Hi, Darlene – I suppose you’re soaking up some sun as we speak… That’s so great that your parents thought to keep that letter. Hard to imagine such a circumstance these days…
Ah, letters! Love them … grew up on them because our family was fractured. But with several transcontinental moves, I’ve lost those as well.
Hi, Vijaya: I’ve lived in the same house for almost 30 years, so no moves for me – yet… It’s hard to know though which mementoes to keep. I think so much of what I do hang onto won’t be cherished beyond my lifetime, so I guess we save stuff for our own pleasure, although I like to think I’m saving some of it for my kids (now 22 and 25).
I have given up on getting hand-written letters in the mail, and I’m even guiltier of not sending them. But the other day I opened the Outlook file I have where I put my late father’s Emails, and it was as if he was still there, writing to me.
In some states the teaching of script writing is no longer required. The scary part of this is that a new generation will not be able to red old hand-written notes and letter when they find them in our attics. It would require an expert who studied script… Imagine.
Interesting. I taught shorthand for a couple of years, a “language” few young people would even have heard of these days. I can sort of see the practicality in getting rid of handwriting in this keyboarding world. So great that your dad lived long enough to send you email – my parents died without ever using a computer.
I love getting emails from young readers, but a few weeks ago I got my first fan letter on real paper, and I literally shrieked with excitement. There’s something truly special about getting to hold those words in your hands.
That’s very cool. I’ve only ever gotten written messages (and sometimes art) from students after I’ve visited their classroom, not actually in the mail. It takes so much more time (especially for kids) to handwrite (print) a note, and it seems so much more “thought-full.”

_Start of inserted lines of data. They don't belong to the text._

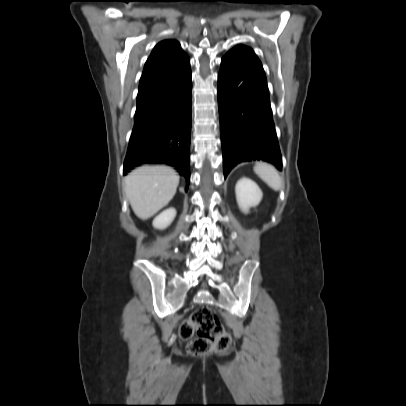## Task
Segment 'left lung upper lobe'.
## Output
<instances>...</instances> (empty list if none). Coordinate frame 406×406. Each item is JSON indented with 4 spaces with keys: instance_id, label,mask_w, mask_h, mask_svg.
I'll list each match as a JSON object with an SVG mask.
<instances>
[{
    "instance_id": "5c2ea615",
    "label": "left lung upper lobe",
    "mask_w": 406,
    "mask_h": 406,
    "mask_svg": "<svg viewBox=\"0 0 406 406\" xmlns=\"http://www.w3.org/2000/svg\"><path fill=\"white\" fill-rule=\"evenodd\" d=\"M232 50L246 51V52H249L250 54H252L253 56L256 57V55L254 54V52H253V50L251 48L243 46V45H238V46L234 47Z\"/></svg>"
}]
</instances>
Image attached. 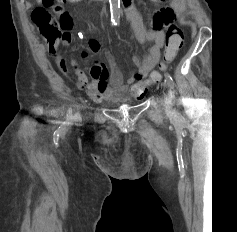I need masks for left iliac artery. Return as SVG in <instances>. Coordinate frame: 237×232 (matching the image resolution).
<instances>
[{
    "mask_svg": "<svg viewBox=\"0 0 237 232\" xmlns=\"http://www.w3.org/2000/svg\"><path fill=\"white\" fill-rule=\"evenodd\" d=\"M165 78H166V81L168 82L170 88H171L172 90H174L175 84H174V81H173L171 75H170L168 72L165 73Z\"/></svg>",
    "mask_w": 237,
    "mask_h": 232,
    "instance_id": "44dca946",
    "label": "left iliac artery"
}]
</instances>
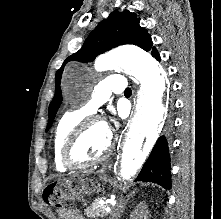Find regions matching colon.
Masks as SVG:
<instances>
[{"label": "colon", "instance_id": "obj_1", "mask_svg": "<svg viewBox=\"0 0 221 219\" xmlns=\"http://www.w3.org/2000/svg\"><path fill=\"white\" fill-rule=\"evenodd\" d=\"M51 204L57 208L68 209L72 205V194L66 192L60 184L50 185L45 193L46 197L52 196Z\"/></svg>", "mask_w": 221, "mask_h": 219}]
</instances>
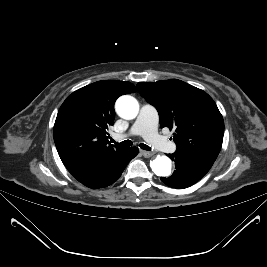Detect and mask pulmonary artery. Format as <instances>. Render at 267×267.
<instances>
[{
	"label": "pulmonary artery",
	"instance_id": "1",
	"mask_svg": "<svg viewBox=\"0 0 267 267\" xmlns=\"http://www.w3.org/2000/svg\"><path fill=\"white\" fill-rule=\"evenodd\" d=\"M158 123L159 115L155 107L150 104H144L129 132L114 134L113 138L118 141L128 136L141 135L154 148L165 152H174L176 145L158 134Z\"/></svg>",
	"mask_w": 267,
	"mask_h": 267
}]
</instances>
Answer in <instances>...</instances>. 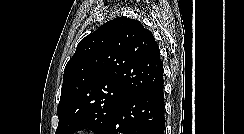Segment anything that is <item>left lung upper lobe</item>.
<instances>
[{
    "label": "left lung upper lobe",
    "mask_w": 244,
    "mask_h": 134,
    "mask_svg": "<svg viewBox=\"0 0 244 134\" xmlns=\"http://www.w3.org/2000/svg\"><path fill=\"white\" fill-rule=\"evenodd\" d=\"M163 82L153 34L127 17L106 22L79 42L65 67L56 134L86 126L104 134L125 99Z\"/></svg>",
    "instance_id": "obj_1"
}]
</instances>
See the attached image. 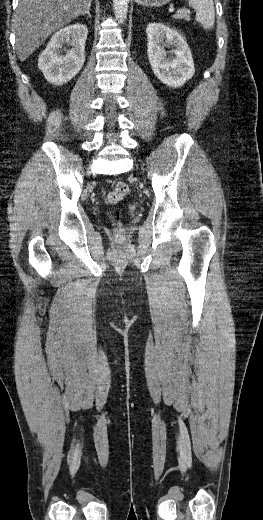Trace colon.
Wrapping results in <instances>:
<instances>
[{"mask_svg":"<svg viewBox=\"0 0 263 520\" xmlns=\"http://www.w3.org/2000/svg\"><path fill=\"white\" fill-rule=\"evenodd\" d=\"M129 193V186L125 182H117L112 190L107 195V200L110 204H117L122 201ZM120 217L117 215V221Z\"/></svg>","mask_w":263,"mask_h":520,"instance_id":"5ec220e1","label":"colon"}]
</instances>
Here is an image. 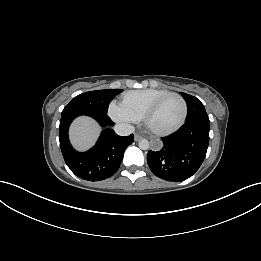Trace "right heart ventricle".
<instances>
[{"instance_id":"obj_1","label":"right heart ventricle","mask_w":261,"mask_h":261,"mask_svg":"<svg viewBox=\"0 0 261 261\" xmlns=\"http://www.w3.org/2000/svg\"><path fill=\"white\" fill-rule=\"evenodd\" d=\"M170 93L165 89H143L126 92L121 106L135 119L141 120L146 110L160 97Z\"/></svg>"}]
</instances>
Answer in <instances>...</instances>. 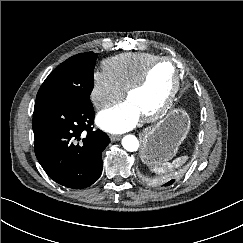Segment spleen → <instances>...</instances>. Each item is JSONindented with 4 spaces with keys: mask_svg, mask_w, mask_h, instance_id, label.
<instances>
[{
    "mask_svg": "<svg viewBox=\"0 0 243 243\" xmlns=\"http://www.w3.org/2000/svg\"><path fill=\"white\" fill-rule=\"evenodd\" d=\"M187 160V156L178 157L175 160H173L172 163L170 162H164L159 163L151 166V171L155 172L156 174H164L168 171H171L174 167H179Z\"/></svg>",
    "mask_w": 243,
    "mask_h": 243,
    "instance_id": "1",
    "label": "spleen"
}]
</instances>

I don’t know how I missed this post. I’m a big fan of snail mail, though like others I’ve let it slide. Back in the day, there was nothing like waiting for the mail to arrive and hoping for a letter from a distant penpal (or a story acceptance!). I never could have imagined that someday those same penpals would be a flick of the keyboard away. Thanks for bringing back fun memories. I’ll be adding Edward’s Eyes, as well as The Power of Harmony to my reading list.